### DATA PROVIDED
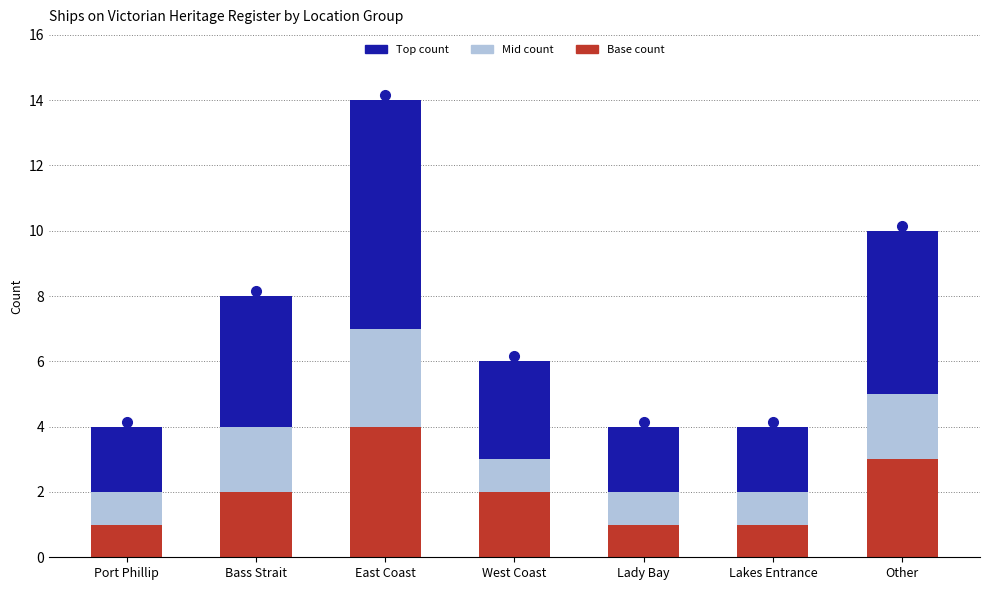

What is the total value across all series at West Coast?

6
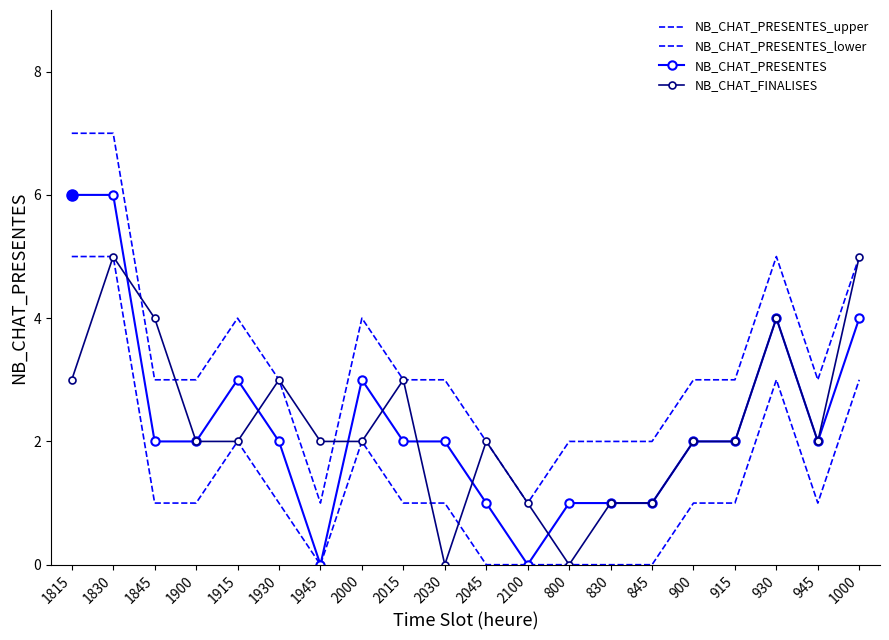

Which category has the highest value in the NB_CHAT_PRESENTES_lower series?

1815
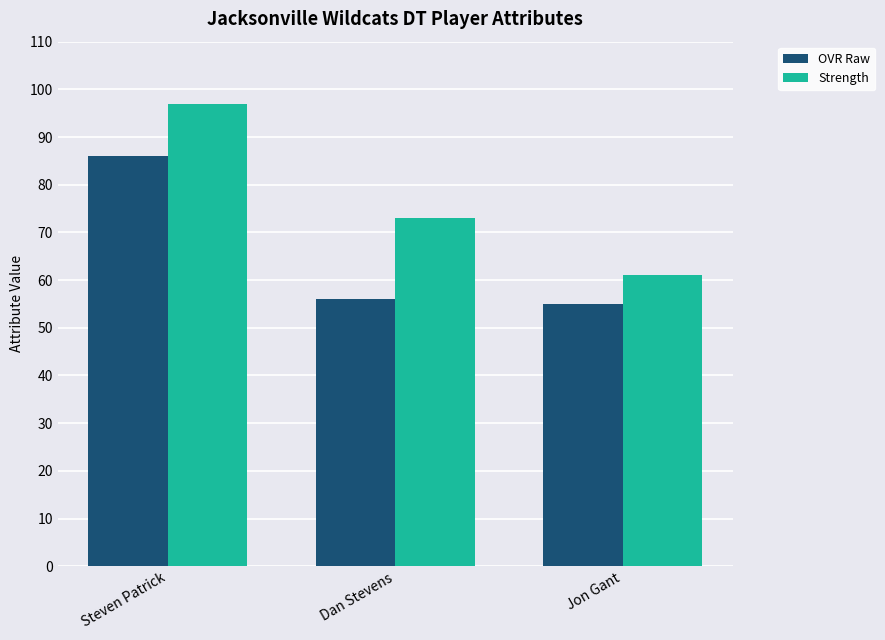

What is the maximum value for OVR Raw?

86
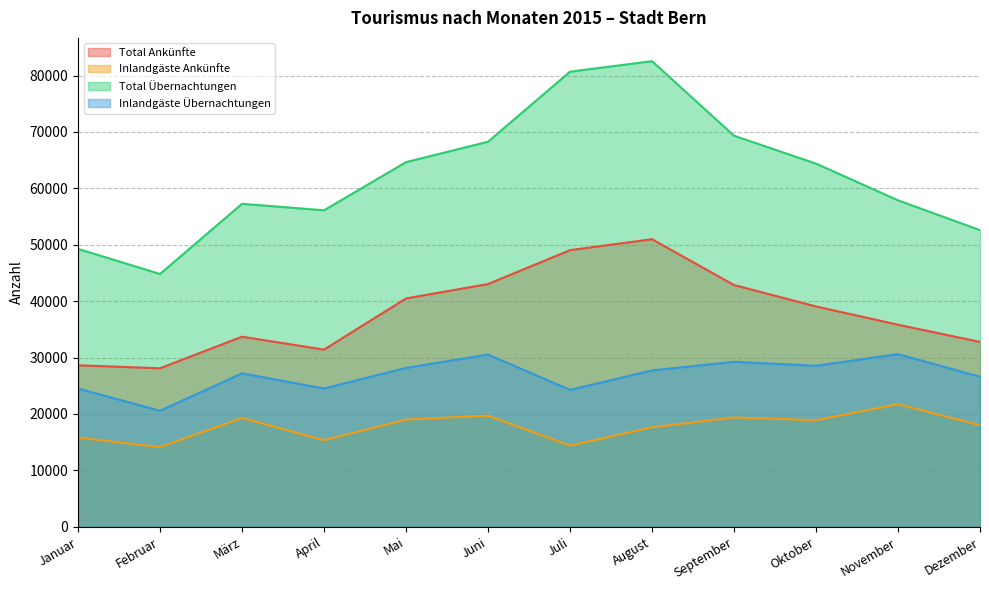

True or false: Total Übernachtungen and Inlandgäste Übernachtungen cross at least once.

False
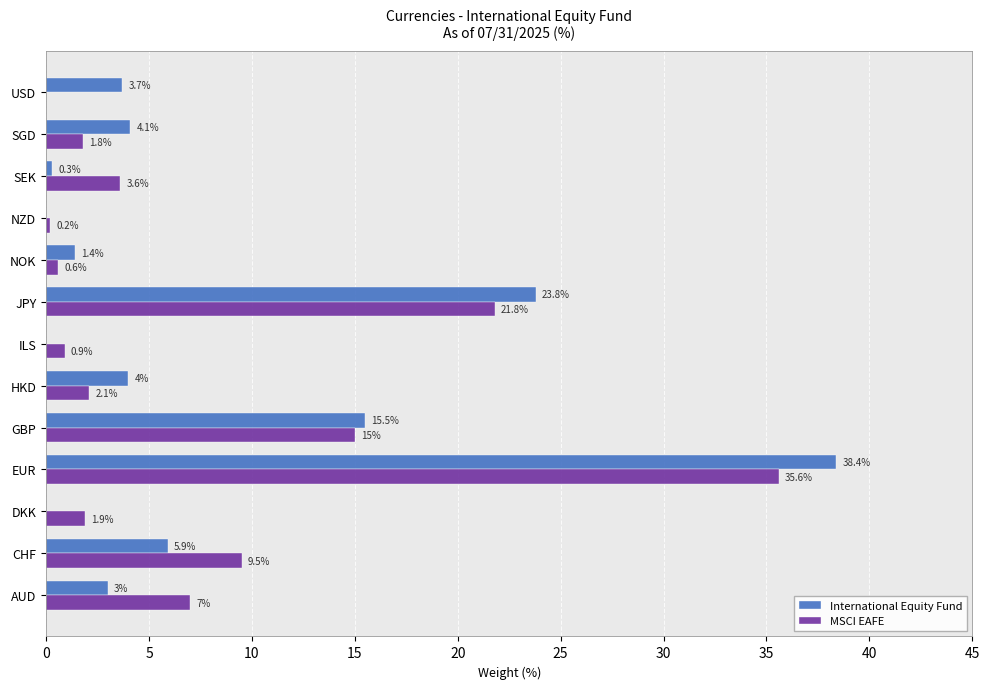

What is the sum of all MSCI EAFE values?

100.0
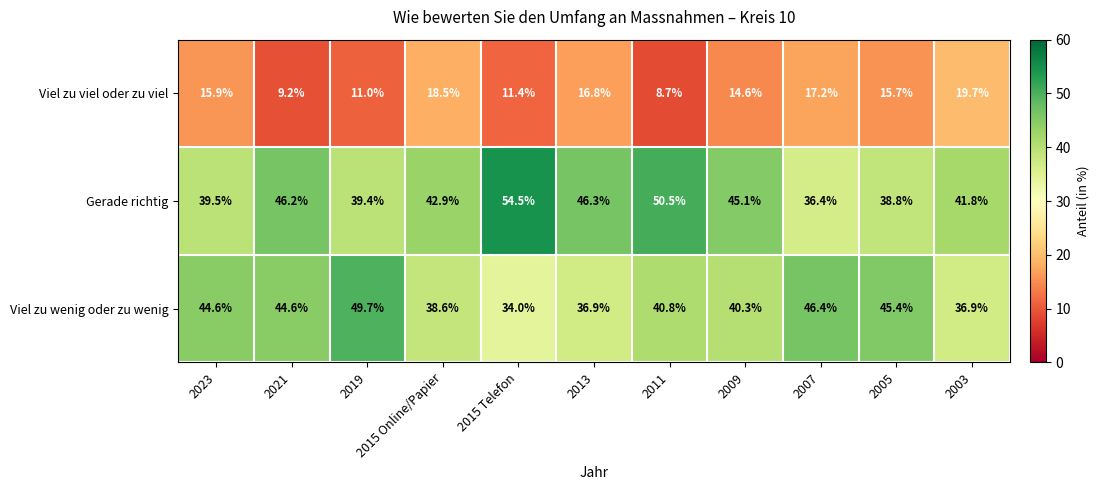

What is the sum of all Viel zu viel oder zu viel values?

158.7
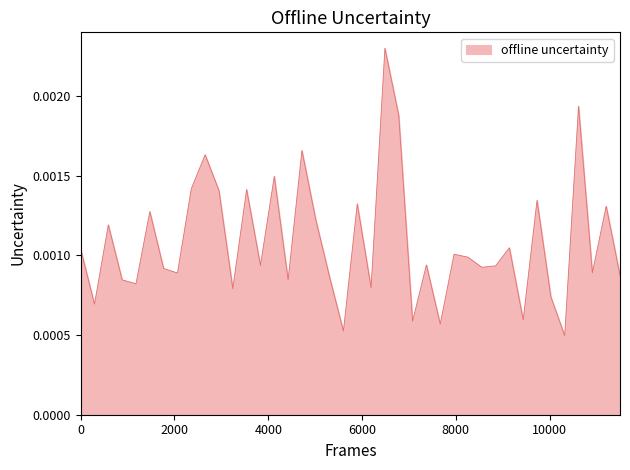

How many points are higher than both their immediate neighbors (excluding endpoints)?

14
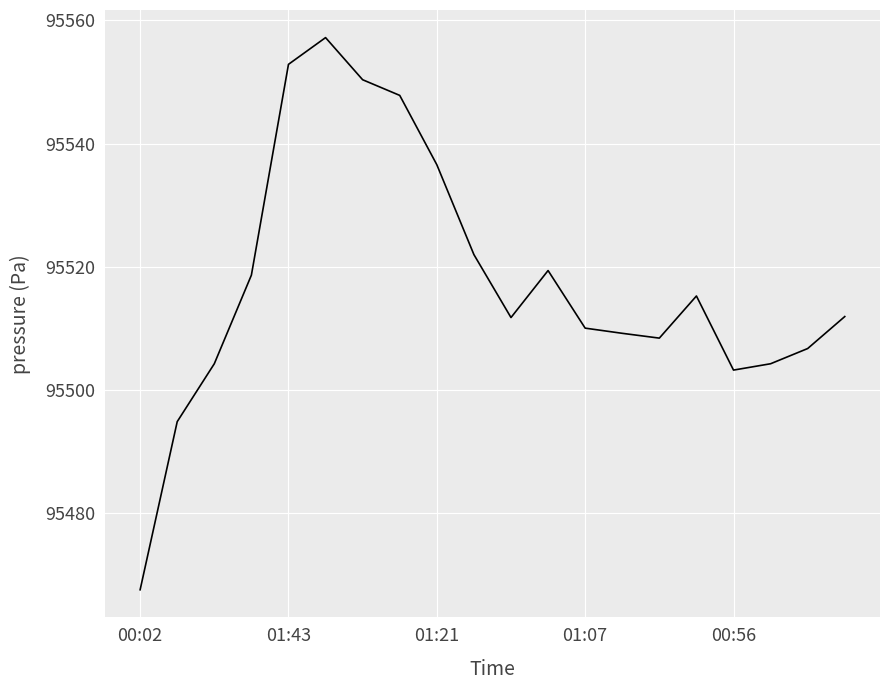

Is this an area chart (filled region under the line)?

No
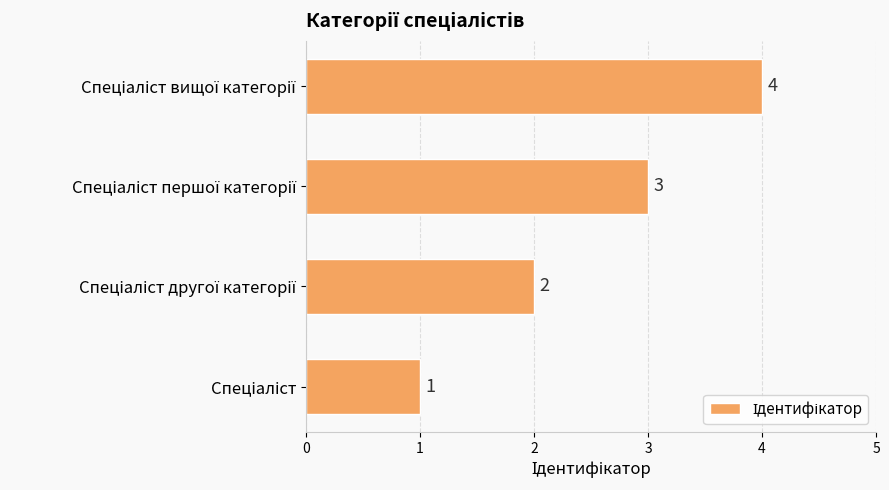

What is the sum of all values?

10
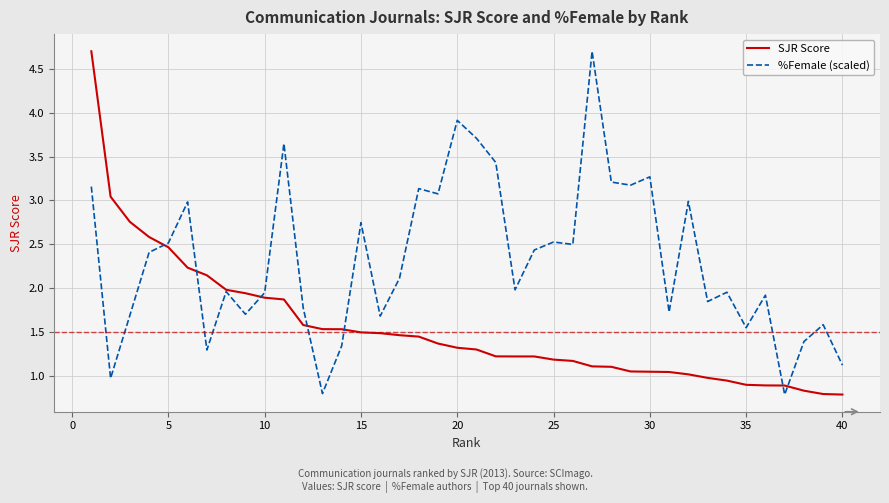

What is the sum of all SJR Score values?

61.6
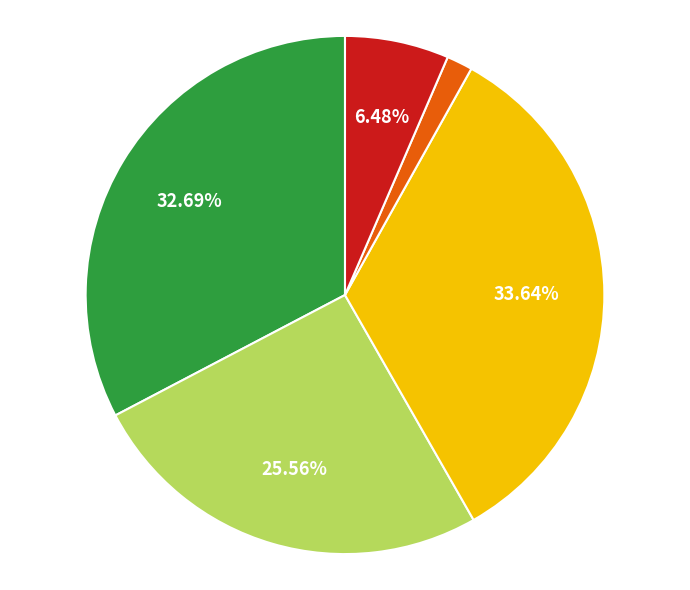

Is there a majority slice in this chart?

No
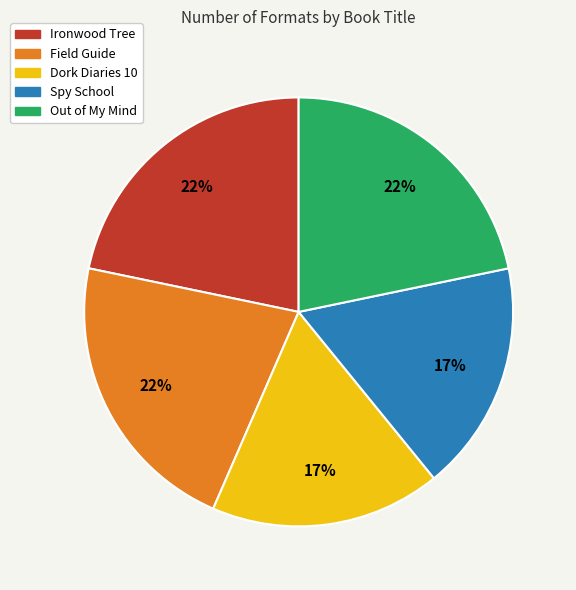

Is Ironwood Tree the majority of the pie?

No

### PROBLEM TO SOLVE
State how many lines of the records contain the string "chart", with case counting. Give only the number.

### EXERCISE RESULT
2